— Required task —
Write out every line of the classification data below without changing anything.

— Extracted records —
*****
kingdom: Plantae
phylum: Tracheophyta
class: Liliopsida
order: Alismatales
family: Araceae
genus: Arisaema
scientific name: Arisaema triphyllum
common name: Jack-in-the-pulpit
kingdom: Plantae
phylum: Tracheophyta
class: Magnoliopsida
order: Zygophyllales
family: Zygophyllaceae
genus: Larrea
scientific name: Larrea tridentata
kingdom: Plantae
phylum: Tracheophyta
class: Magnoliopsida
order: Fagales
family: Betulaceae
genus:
*****
— Task output —
kingdom: Plantae
phylum: Tracheophyta
class: Liliopsida
order: Alismatales
family: Araceae
genus: Arisaema
scientific name: Arisaema triphyllum
common name: Jack-in-the-pulpit
kingdom: Plantae
phylum: Tracheophyta
class: Magnoliopsida
order: Zygophyllales
family: Zygophyllaceae
genus: Larrea
scientific name: Larrea tridentata
kingdom: Plantae
phylum: Tracheophyta
class: Magnoliopsida
order: Fagales
family: Betulaceae
genus:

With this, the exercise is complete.